- WORK INSTRUCTIONS: Retype all of the material below, keeping every line and character unchanged.

- RECORDS FOR THE TASK:

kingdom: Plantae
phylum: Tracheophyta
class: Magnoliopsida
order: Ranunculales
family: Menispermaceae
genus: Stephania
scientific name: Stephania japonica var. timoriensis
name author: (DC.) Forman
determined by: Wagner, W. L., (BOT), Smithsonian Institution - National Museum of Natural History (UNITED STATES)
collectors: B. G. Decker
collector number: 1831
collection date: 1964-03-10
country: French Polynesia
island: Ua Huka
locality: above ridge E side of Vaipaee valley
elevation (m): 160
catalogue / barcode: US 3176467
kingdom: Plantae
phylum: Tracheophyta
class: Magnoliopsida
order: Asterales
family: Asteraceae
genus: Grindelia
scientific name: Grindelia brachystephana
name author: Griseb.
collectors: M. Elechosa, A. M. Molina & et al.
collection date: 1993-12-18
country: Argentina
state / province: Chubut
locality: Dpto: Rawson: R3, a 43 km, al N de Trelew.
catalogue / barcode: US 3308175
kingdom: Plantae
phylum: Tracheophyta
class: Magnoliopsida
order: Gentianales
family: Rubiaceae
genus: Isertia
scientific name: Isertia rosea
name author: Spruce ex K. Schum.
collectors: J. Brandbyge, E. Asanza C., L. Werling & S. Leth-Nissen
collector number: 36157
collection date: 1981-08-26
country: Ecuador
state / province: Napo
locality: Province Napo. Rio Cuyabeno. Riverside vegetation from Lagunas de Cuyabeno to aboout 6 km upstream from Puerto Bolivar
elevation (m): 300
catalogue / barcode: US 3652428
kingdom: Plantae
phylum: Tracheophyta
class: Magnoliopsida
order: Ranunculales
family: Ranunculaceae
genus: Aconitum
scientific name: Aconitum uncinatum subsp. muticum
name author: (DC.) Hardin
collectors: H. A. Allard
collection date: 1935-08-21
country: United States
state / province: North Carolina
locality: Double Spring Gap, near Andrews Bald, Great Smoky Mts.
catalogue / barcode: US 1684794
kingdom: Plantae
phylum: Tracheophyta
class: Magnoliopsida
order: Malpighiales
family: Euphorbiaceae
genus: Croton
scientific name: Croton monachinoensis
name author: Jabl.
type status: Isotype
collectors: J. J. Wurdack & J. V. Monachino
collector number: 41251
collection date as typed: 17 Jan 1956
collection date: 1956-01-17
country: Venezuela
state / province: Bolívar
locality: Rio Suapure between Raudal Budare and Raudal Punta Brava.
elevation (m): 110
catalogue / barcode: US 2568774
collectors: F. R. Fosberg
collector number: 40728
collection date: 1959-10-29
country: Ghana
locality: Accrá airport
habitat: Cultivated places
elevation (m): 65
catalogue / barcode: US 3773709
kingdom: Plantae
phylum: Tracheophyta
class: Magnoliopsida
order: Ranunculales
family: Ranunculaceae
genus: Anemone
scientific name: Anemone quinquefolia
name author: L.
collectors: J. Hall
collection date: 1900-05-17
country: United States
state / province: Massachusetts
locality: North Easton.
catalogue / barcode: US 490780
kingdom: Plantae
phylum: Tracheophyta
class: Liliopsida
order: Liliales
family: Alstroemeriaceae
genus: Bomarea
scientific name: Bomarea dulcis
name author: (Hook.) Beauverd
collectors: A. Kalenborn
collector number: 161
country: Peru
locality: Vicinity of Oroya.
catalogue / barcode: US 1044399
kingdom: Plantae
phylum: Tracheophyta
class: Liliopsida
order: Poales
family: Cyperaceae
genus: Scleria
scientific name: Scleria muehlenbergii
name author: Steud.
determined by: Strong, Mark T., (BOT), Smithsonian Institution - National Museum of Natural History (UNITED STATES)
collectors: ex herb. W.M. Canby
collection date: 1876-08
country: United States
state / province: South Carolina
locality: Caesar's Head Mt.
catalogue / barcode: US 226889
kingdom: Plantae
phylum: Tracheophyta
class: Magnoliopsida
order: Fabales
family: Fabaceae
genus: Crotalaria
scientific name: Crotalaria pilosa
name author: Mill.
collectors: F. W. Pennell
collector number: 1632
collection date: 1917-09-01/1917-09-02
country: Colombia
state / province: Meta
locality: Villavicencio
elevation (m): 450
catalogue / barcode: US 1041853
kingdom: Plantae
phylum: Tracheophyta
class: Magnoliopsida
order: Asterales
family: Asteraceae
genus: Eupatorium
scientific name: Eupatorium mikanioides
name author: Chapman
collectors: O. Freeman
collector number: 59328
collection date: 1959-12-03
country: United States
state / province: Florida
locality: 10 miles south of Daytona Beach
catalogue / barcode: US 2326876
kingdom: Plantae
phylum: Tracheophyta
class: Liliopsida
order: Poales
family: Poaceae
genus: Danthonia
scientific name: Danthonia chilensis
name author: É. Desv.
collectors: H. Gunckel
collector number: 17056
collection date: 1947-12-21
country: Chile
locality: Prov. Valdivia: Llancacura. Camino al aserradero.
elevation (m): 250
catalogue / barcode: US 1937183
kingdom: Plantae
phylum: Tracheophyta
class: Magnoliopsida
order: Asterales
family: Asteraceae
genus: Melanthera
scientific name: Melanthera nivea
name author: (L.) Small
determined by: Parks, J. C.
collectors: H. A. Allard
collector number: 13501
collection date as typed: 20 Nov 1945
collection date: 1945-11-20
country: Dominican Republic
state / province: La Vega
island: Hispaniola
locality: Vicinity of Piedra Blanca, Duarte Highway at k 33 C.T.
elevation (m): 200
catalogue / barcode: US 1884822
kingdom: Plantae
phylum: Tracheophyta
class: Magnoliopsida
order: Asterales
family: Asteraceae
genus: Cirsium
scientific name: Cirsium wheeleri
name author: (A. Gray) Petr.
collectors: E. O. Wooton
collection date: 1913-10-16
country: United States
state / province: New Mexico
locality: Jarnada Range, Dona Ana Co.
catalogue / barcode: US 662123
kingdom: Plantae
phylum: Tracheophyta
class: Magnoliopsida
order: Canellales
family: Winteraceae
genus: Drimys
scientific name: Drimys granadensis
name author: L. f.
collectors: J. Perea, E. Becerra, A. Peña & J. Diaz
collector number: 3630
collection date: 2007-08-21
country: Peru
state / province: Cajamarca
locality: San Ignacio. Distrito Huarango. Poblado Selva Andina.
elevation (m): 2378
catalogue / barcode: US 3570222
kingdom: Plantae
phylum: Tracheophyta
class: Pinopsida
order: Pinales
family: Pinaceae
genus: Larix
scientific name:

- FULL RESPONSE:
kingdom: Plantae
phylum: Tracheophyta
class: Magnoliopsida
order: Ranunculales
family: Menispermaceae
genus: Stephania
scientific name: Stephania japonica var. timoriensis
name author: (DC.) Forman
determined by: Wagner, W. L., (BOT), Smithsonian Institution - National Museum of Natural History (UNITED STATES)
collectors: B. G. Decker
collector number: 1831
collection date: 1964-03-10
country: French Polynesia
island: Ua Huka
locality: above ridge E side of Vaipaee valley
elevation (m): 160
catalogue / barcode: US 3176467
kingdom: Plantae
phylum: Tracheophyta
class: Magnoliopsida
order: Asterales
family: Asteraceae
genus: Grindelia
scientific name: Grindelia brachystephana
name author: Griseb.
collectors: M. Elechosa, A. M. Molina & et al.
collection date: 1993-12-18
country: Argentina
state / province: Chubut
locality: Dpto: Rawson: R3, a 43 km, al N de Trelew.
catalogue / barcode: US 3308175
kingdom: Plantae
phylum: Tracheophyta
class: Magnoliopsida
order: Gentianales
family: Rubiaceae
genus: Isertia
scientific name: Isertia rosea
name author: Spruce ex K. Schum.
collectors: J. Brandbyge, E. Asanza C., L. Werling & S. Leth-Nissen
collector number: 36157
collection date: 1981-08-26
country: Ecuador
state / province: Napo
locality: Province Napo. Rio Cuyabeno. Riverside vegetation from Lagunas de Cuyabeno to aboout 6 km upstream from Puerto Bolivar
elevation (m): 300
catalogue / barcode: US 3652428
kingdom: Plantae
phylum: Tracheophyta
class: Magnoliopsida
order: Ranunculales
family: Ranunculaceae
genus: Aconitum
scientific name: Aconitum uncinatum subsp. muticum
name author: (DC.) Hardin
collectors: H. A. Allard
collection date: 1935-08-21
country: United States
state / province: North Carolina
locality: Double Spring Gap, near Andrews Bald, Great Smoky Mts.
catalogue / barcode: US 1684794
kingdom: Plantae
phylum: Tracheophyta
class: Magnoliopsida
order: Malpighiales
family: Euphorbiaceae
genus: Croton
scientific name: Croton monachinoensis
name author: Jabl.
type status: Isotype
collectors: J. J. Wurdack & J. V. Monachino
collector number: 41251
collection date as typed: 17 Jan 1956
collection date: 1956-01-17
country: Venezuela
state / province: Bolívar
locality: Rio Suapure between Raudal Budare and Raudal Punta Brava.
elevation (m): 110
catalogue / barcode: US 2568774
collectors: F. R. Fosberg
collector number: 40728
collection date: 1959-10-29
country: Ghana
locality: Accrá airport
habitat: Cultivated places
elevation (m): 65
catalogue / barcode: US 3773709
kingdom: Plantae
phylum: Tracheophyta
class: Magnoliopsida
order: Ranunculales
family: Ranunculaceae
genus: Anemone
scientific name: Anemone quinquefolia
name author: L.
collectors: J. Hall
collection date: 1900-05-17
country: United States
state / province: Massachusetts
locality: North Easton.
catalogue / barcode: US 490780
kingdom: Plantae
phylum: Tracheophyta
class: Liliopsida
order: Liliales
family: Alstroemeriaceae
genus: Bomarea
scientific name: Bomarea dulcis
name author: (Hook.) Beauverd
collectors: A. Kalenborn
collector number: 161
country: Peru
locality: Vicinity of Oroya.
catalogue / barcode: US 1044399
kingdom: Plantae
phylum: Tracheophyta
class: Liliopsida
order: Poales
family: Cyperaceae
genus: Scleria
scientific name: Scleria muehlenbergii
name author: Steud.
determined by: Strong, Mark T., (BOT), Smithsonian Institution - National Museum of Natural History (UNITED STATES)
collectors: ex herb. W.M. Canby
collection date: 1876-08
country: United States
state / province: South Carolina
locality: Caesar's Head Mt.
catalogue / barcode: US 226889
kingdom: Plantae
phylum: Tracheophyta
class: Magnoliopsida
order: Fabales
family: Fabaceae
genus: Crotalaria
scientific name: Crotalaria pilosa
name author: Mill.
collectors: F. W. Pennell
collector number: 1632
collection date: 1917-09-01/1917-09-02
country: Colombia
state / province: Meta
locality: Villavicencio
elevation (m): 450
catalogue / barcode: US 1041853
kingdom: Plantae
phylum: Tracheophyta
class: Magnoliopsida
order: Asterales
family: Asteraceae
genus: Eupatorium
scientific name: Eupatorium mikanioides
name author: Chapman
collectors: O. Freeman
collector number: 59328
collection date: 1959-12-03
country: United States
state / province: Florida
locality: 10 miles south of Daytona Beach
catalogue / barcode: US 2326876
kingdom: Plantae
phylum: Tracheophyta
class: Liliopsida
order: Poales
family: Poaceae
genus: Danthonia
scientific name: Danthonia chilensis
name author: É. Desv.
collectors: H. Gunckel
collector number: 17056
collection date: 1947-12-21
country: Chile
locality: Prov. Valdivia: Llancacura. Camino al aserradero.
elevation (m): 250
catalogue / barcode: US 1937183
kingdom: Plantae
phylum: Tracheophyta
class: Magnoliopsida
order: Asterales
family: Asteraceae
genus: Melanthera
scientific name: Melanthera nivea
name author: (L.) Small
determined by: Parks, J. C.
collectors: H. A. Allard
collector number: 13501
collection date as typed: 20 Nov 1945
collection date: 1945-11-20
country: Dominican Republic
state / province: La Vega
island: Hispaniola
locality: Vicinity of Piedra Blanca, Duarte Highway at k 33 C.T.
elevation (m): 200
catalogue / barcode: US 1884822
kingdom: Plantae
phylum: Tracheophyta
class: Magnoliopsida
order: Asterales
family: Asteraceae
genus: Cirsium
scientific name: Cirsium wheeleri
name author: (A. Gray) Petr.
collectors: E. O. Wooton
collection date: 1913-10-16
country: United States
state / province: New Mexico
locality: Jarnada Range, Dona Ana Co.
catalogue / barcode: US 662123
kingdom: Plantae
phylum: Tracheophyta
class: Magnoliopsida
order: Canellales
family: Winteraceae
genus: Drimys
scientific name: Drimys granadensis
name author: L. f.
collectors: J. Perea, E. Becerra, A. Peña & J. Diaz
collector number: 3630
collection date: 2007-08-21
country: Peru
state / province: Cajamarca
locality: San Ignacio. Distrito Huarango. Poblado Selva Andina.
elevation (m): 2378
catalogue / barcode: US 3570222
kingdom: Plantae
phylum: Tracheophyta
class: Pinopsida
order: Pinales
family: Pinaceae
genus: Larix
scientific name:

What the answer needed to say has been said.